* Teks Bacaan *
━━━━━━━━━━━━━━━━━━━━━━━━━━━━━━

KPU Dinilai Buka Pintu Politik Dinasti di Pilkada 2015

Terbitnya Surat Edaran Komisi Pemilihan Umum (SEKPU) Nomor 302/KPU/VI/2015 tentang calon petahana menimbulkan polemik.

oleh Putu Merta Surya Putra diperbarui 22 Jun 2015, 18:21 WIB
Diterbitkan 22 Jun 2015, 18:21 WIB
Golkar Dorong Pilkada Serentak Pada 2020
Ilustrasi.

Liputan6.com, Jakarta - Terbitnya Surat Edaran Komisi Pemilihan Umum (SEKPU) Nomor 302/KPU/VI/2015 yang mengatur tentang calon petahana dalam Pilkada serentak 2015 menimbulkan polemik. Surat itu dipandang menjadi pintu gerbang praktik dinasti politik.

Bahkan dengan adanya ketentuan tersebut, ada empat kepala daerah yang sudah mengajukan pengunduran diri, di antaranya Walikota Pekalongan, Bupati Ogan Ilir, Bupati Kutai Timur, dan Wakil Walikota Sibolga.

Menurut Surat Edaran KPU tersebut, seorang kepala daerah yang mundur dari jabatannya tak lagi disebut petahana atau incumbent. Karena itu, keluarga kepala daerah yang baru mundur beberapa hari menjelang digelarnya pendaftaran pilkada itu bisa mencalonkan diri.

━━━━━━━━━━━━━━━━━━━━━━━━━━━━━━

* Data Tercatat *
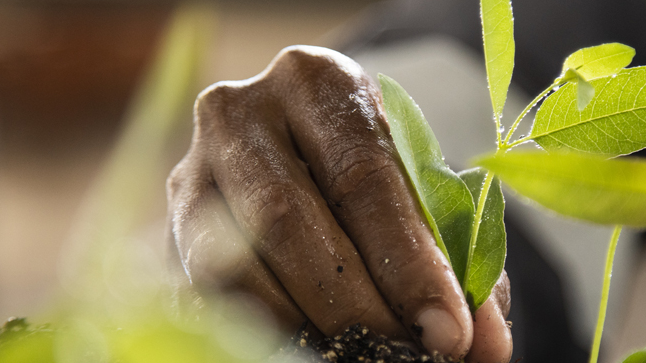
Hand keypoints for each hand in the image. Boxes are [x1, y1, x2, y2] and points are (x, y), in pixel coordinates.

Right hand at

━━━━━━━━━━━━━━━━━━━━━━━━━━━━━━

* Tugas Latihan *
1. Menurut berita tentang surat edaran KPU soal calon petahana, kepala daerah mana saja yang sudah mengajukan pengunduran diri?
2. Sambung berita tentang surat edaran KPU soal calon petahana mulai dari kalimat terakhirnya.

* Kunci Jawaban *
1. Walikota Pekalongan, Bupati Ogan Ilir, Bupati Kutai Timur, dan Wakil Walikota Sibolga.

2.
Terkait hal itu, peneliti Indonesia Corruption Watch (ICW) yang juga tergabung dalam Koalisi Kawal Pilkada Langsung, Donal Fariz, mengatakan KPU sebaiknya menarik kembali SE tersebut.

"KPU sebaiknya menarik kembali surat edaran yang dikeluarkan tersebut. Surat edaran itu akan membuka keran politik dinasti pada Pilkada 2015 ini," ujar Donal di kantornya, Jakarta, Senin (22/6/2015).

Dia menyatakan dengan tafsir KPU yang menyatakan penyebutan petahana tidak berlaku saat masa jabatannya berakhir sebelum masa pendaftaran atau mengundurkan diri sebelum masa jabatan, jelas menyalahi kewenangan KPU.

"Ada 22 petahana (incumbent) yang nyata jika menggunakan surat edaran KPU itu. Jelas pada saat ini KPU menafsirkan hal yang baru dari undang-undang yang membatasi polemik politik dinasti. Ini di luar kewenangan KPU," tutur Donal.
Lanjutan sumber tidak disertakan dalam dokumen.